Transparent and Open Science. In the wake of the so-called reproducibility crisis, the call for transparent and open science has become louder and louder in the last years. The public, funders, and journals increasingly ask for access to data and analysis scripts that underly published research. Of course, publishing your data and code is not a panacea for all problems, but it is a step towards better science from at least two perspectives (Van Atteveldt et al. 2019): first, it allows others to reproduce your work, enhancing its credibility (and the credibility of the field as a whole). Second, it allows others to build on your work without reinventing the wheel.

So, how can you contribute to this? Most importantly, as we advised in Section 4.3: use a version control system and share your code on a site like github.com. We also discussed code-sharing possibilities in Section 15.3. Finally, you can find a template for organizing your code and data so that your research is easy to reproduce at github.com/ccs-amsterdam/compendium.

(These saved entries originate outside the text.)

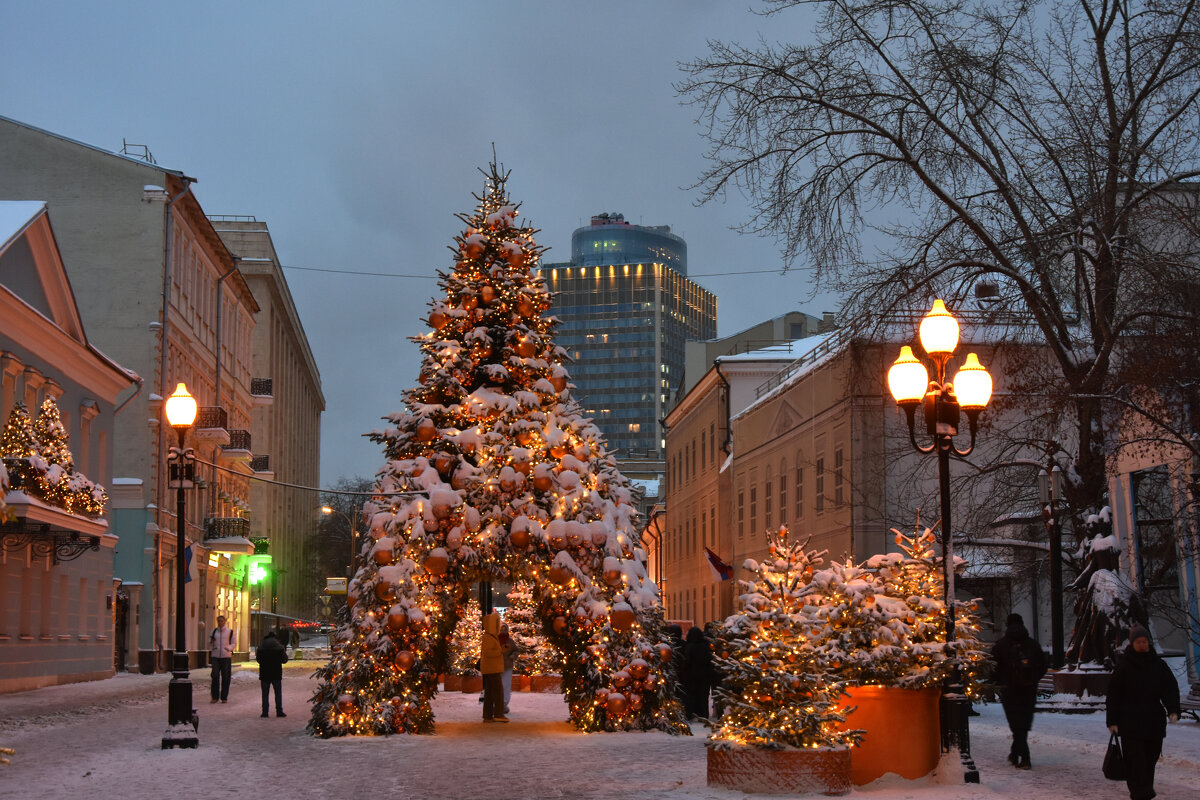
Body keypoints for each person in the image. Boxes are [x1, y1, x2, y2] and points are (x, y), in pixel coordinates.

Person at [1106, 624, 1181, 800]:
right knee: (1135, 761)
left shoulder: (1158, 665)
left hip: (1153, 722)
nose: (1142, 644)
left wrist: (1173, 709)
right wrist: (1113, 721)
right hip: (1130, 722)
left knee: (1149, 761)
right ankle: (1140, 794)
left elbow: (1169, 688)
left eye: (1144, 641)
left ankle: (1143, 790)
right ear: (1132, 644)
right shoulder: (1124, 667)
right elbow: (1114, 695)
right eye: (1138, 642)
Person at [991, 612, 1048, 769]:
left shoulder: (1001, 645)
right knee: (1023, 724)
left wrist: (997, 684)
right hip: (1028, 689)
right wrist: (1033, 679)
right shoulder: (1032, 644)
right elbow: (1043, 665)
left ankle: (1025, 758)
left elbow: (993, 667)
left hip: (1009, 689)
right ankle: (1015, 754)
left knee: (1016, 725)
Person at [681, 625, 715, 721]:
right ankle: (704, 714)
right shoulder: (706, 645)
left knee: (692, 695)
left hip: (692, 676)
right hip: (705, 675)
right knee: (704, 696)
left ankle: (692, 714)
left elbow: (687, 662)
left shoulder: (690, 646)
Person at [480, 611, 508, 722]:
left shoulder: (490, 636)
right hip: (492, 668)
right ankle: (498, 714)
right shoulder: (488, 637)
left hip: (491, 668)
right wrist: (500, 650)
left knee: (490, 693)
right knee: (497, 692)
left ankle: (488, 716)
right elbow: (488, 653)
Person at [255, 630, 289, 718]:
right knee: (278, 693)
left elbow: (258, 659)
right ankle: (279, 711)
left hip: (264, 673)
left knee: (265, 694)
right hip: (276, 673)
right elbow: (285, 660)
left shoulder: (261, 647)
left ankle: (265, 712)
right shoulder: (279, 647)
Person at [208, 615, 236, 704]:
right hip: (215, 656)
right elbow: (209, 643)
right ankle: (215, 697)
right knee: (215, 675)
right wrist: (211, 642)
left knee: (226, 677)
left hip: (226, 656)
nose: (220, 623)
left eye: (222, 621)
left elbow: (234, 643)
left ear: (225, 621)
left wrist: (228, 648)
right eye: (219, 621)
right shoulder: (214, 632)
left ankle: (224, 697)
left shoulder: (229, 632)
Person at [499, 622, 518, 714]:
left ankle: (504, 704)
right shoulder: (496, 641)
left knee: (506, 685)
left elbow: (516, 651)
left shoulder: (510, 641)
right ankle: (498, 704)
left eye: (504, 629)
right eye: (501, 629)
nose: (503, 631)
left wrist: (513, 656)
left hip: (507, 667)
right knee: (498, 686)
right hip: (497, 667)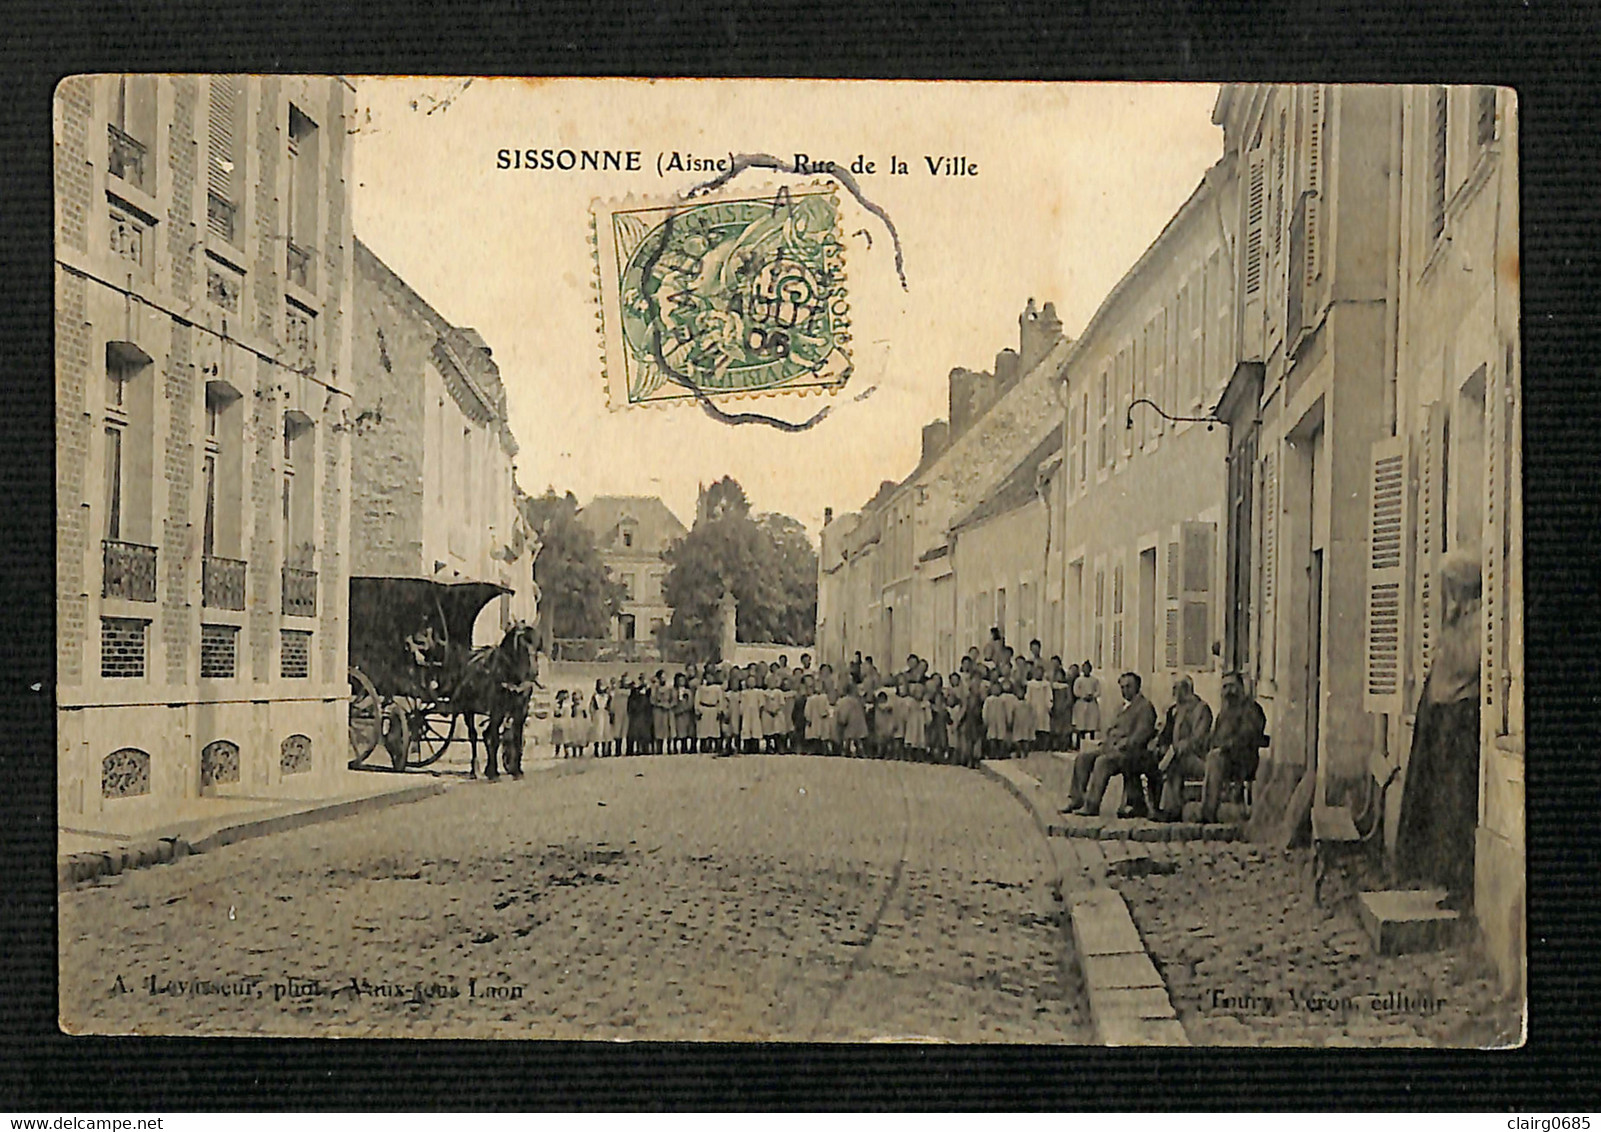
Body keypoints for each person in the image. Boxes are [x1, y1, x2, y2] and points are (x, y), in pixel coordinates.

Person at [1394, 553, 1482, 906]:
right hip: (1440, 717)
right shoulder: (1458, 618)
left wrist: (1449, 636)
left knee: (1456, 803)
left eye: (1451, 585)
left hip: (1460, 719)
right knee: (1436, 801)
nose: (1447, 593)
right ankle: (1441, 878)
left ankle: (1460, 885)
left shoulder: (1479, 620)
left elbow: (1465, 664)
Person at [1066, 671, 1158, 817]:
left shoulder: (1145, 707)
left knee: (1102, 762)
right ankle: (1076, 799)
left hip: (1130, 753)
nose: (1125, 690)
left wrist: (1122, 744)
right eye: (1122, 687)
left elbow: (1141, 735)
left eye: (1128, 687)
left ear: (1137, 687)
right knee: (1082, 759)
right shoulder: (1121, 707)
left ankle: (1092, 804)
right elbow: (1110, 729)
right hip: (1112, 747)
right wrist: (1106, 743)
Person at [1201, 670, 1269, 824]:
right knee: (1212, 757)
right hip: (1226, 758)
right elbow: (1215, 735)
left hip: (1244, 759)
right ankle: (1206, 810)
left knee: (1214, 759)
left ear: (1241, 687)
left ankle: (1208, 813)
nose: (1228, 691)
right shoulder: (1224, 713)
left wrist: (1224, 748)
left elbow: (1247, 736)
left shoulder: (1251, 709)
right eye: (1225, 687)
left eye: (1232, 686)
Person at [1153, 676, 1215, 820]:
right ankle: (1160, 806)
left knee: (1174, 764)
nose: (1174, 693)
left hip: (1199, 758)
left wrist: (1182, 746)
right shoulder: (1175, 710)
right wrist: (1161, 745)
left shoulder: (1201, 709)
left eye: (1177, 688)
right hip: (1177, 755)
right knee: (1159, 760)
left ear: (1187, 690)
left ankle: (1171, 810)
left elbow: (1199, 738)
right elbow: (1166, 734)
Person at [1026, 663, 1053, 753]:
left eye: (1040, 672)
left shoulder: (1046, 684)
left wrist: (1049, 706)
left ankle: (1044, 747)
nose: (1039, 674)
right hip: (1034, 707)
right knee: (1034, 727)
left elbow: (1049, 696)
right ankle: (1034, 747)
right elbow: (1028, 697)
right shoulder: (1030, 684)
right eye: (1037, 672)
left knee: (1044, 728)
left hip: (1043, 708)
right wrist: (1028, 706)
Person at [1073, 660, 1101, 743]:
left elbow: (1098, 690)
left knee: (1091, 723)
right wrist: (1083, 696)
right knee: (1081, 724)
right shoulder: (1079, 680)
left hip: (1091, 703)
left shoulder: (1095, 680)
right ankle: (1079, 743)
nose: (1086, 670)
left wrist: (1092, 696)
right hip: (1081, 703)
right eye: (1084, 668)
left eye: (1088, 668)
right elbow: (1076, 690)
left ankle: (1091, 742)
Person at [695, 672, 724, 753]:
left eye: (711, 677)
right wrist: (697, 709)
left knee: (714, 729)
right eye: (707, 677)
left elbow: (720, 700)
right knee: (704, 729)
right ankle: (704, 746)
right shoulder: (701, 688)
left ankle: (716, 746)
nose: (709, 679)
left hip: (714, 708)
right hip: (704, 708)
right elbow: (697, 699)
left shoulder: (717, 688)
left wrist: (720, 710)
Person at [903, 683, 930, 760]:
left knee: (921, 739)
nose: (919, 694)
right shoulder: (910, 702)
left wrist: (927, 721)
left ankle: (920, 755)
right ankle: (910, 754)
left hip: (921, 724)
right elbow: (905, 713)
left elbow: (928, 716)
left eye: (921, 692)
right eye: (917, 692)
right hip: (912, 724)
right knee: (911, 738)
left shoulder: (924, 704)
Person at [590, 679, 612, 758]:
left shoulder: (608, 696)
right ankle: (596, 750)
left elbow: (610, 706)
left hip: (605, 714)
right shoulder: (595, 696)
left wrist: (610, 713)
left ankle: (606, 750)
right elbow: (592, 706)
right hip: (598, 715)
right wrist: (592, 715)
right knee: (598, 733)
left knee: (606, 732)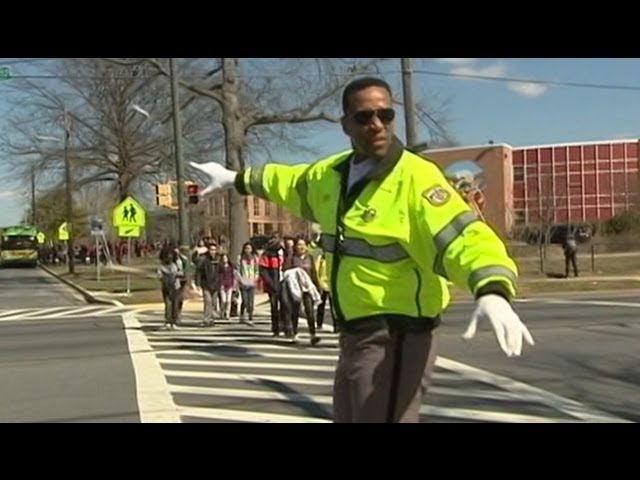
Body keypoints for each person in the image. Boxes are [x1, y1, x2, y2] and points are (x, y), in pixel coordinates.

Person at [191, 76, 534, 423]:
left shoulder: (416, 179)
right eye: (364, 117)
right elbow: (287, 181)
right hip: (355, 331)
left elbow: (464, 237)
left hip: (399, 331)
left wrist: (491, 288)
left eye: (385, 115)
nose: (376, 125)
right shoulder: (331, 175)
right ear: (345, 124)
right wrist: (234, 179)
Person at [281, 237, 322, 346]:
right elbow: (285, 270)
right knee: (295, 311)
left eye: (303, 244)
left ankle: (313, 334)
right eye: (299, 245)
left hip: (307, 288)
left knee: (310, 312)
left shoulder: (309, 258)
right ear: (295, 246)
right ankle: (294, 333)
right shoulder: (292, 258)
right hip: (295, 289)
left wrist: (317, 287)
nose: (301, 247)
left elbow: (313, 273)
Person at [259, 234, 285, 336]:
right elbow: (263, 270)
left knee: (286, 305)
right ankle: (276, 328)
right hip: (273, 284)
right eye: (273, 238)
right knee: (274, 306)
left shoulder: (285, 252)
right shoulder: (267, 254)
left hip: (284, 282)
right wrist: (271, 283)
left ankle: (285, 325)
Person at [195, 243, 221, 326]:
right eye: (211, 250)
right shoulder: (204, 260)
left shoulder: (218, 260)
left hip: (215, 285)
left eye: (214, 250)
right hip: (206, 284)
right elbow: (198, 272)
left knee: (213, 302)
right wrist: (198, 283)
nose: (213, 251)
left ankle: (211, 319)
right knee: (208, 302)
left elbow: (222, 272)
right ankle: (206, 319)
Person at [236, 242, 260, 326]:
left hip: (252, 282)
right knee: (245, 301)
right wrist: (240, 279)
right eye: (246, 248)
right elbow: (238, 270)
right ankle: (242, 315)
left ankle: (250, 317)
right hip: (243, 282)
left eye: (249, 248)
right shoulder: (240, 258)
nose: (248, 250)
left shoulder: (255, 258)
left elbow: (257, 270)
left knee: (251, 302)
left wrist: (256, 278)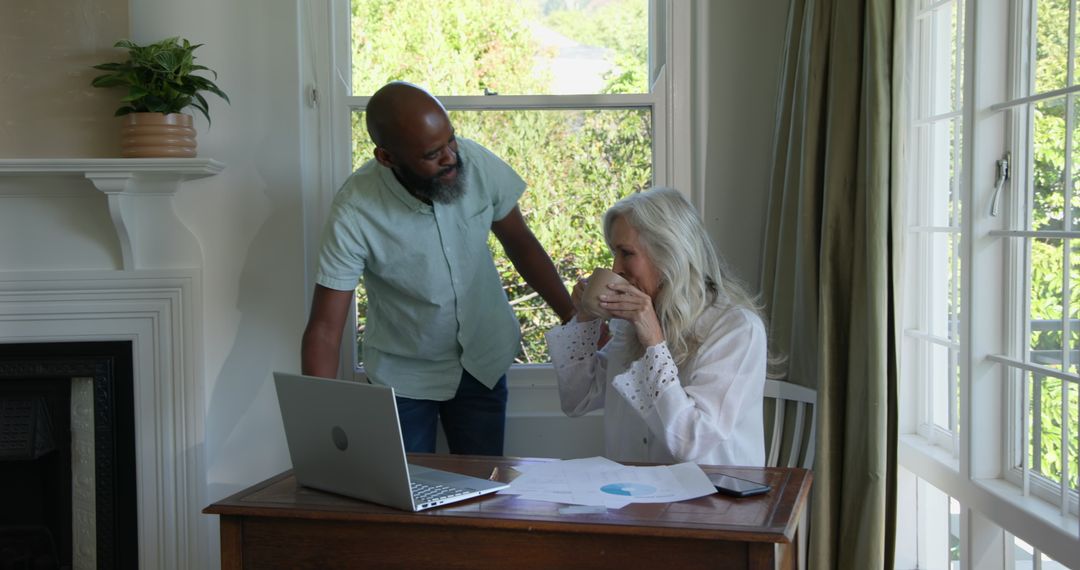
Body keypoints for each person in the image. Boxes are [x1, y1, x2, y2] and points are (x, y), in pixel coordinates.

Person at [302, 81, 574, 456]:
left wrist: (573, 316)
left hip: (483, 361)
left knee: (482, 495)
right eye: (433, 153)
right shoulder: (354, 209)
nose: (450, 157)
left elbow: (521, 244)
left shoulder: (475, 164)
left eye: (451, 140)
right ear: (387, 158)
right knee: (406, 501)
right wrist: (319, 419)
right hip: (405, 376)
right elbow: (325, 328)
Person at [545, 186, 768, 466]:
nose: (615, 269)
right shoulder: (631, 324)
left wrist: (653, 341)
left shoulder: (736, 329)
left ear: (669, 254)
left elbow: (691, 443)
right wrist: (585, 318)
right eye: (614, 253)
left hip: (715, 497)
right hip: (634, 492)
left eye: (626, 253)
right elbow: (577, 401)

The privacy–transparency trade-off. While the sharing of code is not particularly controversial, the sharing of data sometimes is. In particular, you may deal with data that contain personally identifiable information. On the one hand, you should share your data to make sure that your work can be reproduced – on the other hand, it would be ethically (and depending on your jurisdiction, potentially also legally) wrong to share personal data about individuals. As boyd and Crawford (2012) write: “Just because it is accessible does not make it ethical.” Hence, the situation is not always black or white, and some techniques exist to find a balance between the two: you can remove (or hash) information such as usernames, you can aggregate your data, you can add artificial noise. Ideally, you should integrate legal, ethical, and technical considerations to make an informed decision on how to find a balance such that transparency is maximized while privacy risks are minimized. More and more literature explores different possibilities Breuer, Bishop, and Kinder-Kurlanda (2020).

Other Ethical Challenges in Computational Analyses. Lastly, there are also other ethical challenges that go beyond the use of privacy-sensitive data. Many tools we use give us great power, and with that comes great responsibility. For instance, as we highlighted in Section 12.4, every time we scrape a website, we cause some costs somewhere. They may be neglectable for a single http request, but they may add up. Similarly, calculations on some cloud service cause environmental costs. Before starting a large-scale project, we should therefore make a trade-off between the costs or damage we cause, and the (scientific) gain that we achieve.

In the end, though, we firmly believe that as computational scientists, we are well-equipped to contribute to the move towards more ethical, open, and transparent science. Let’s do it!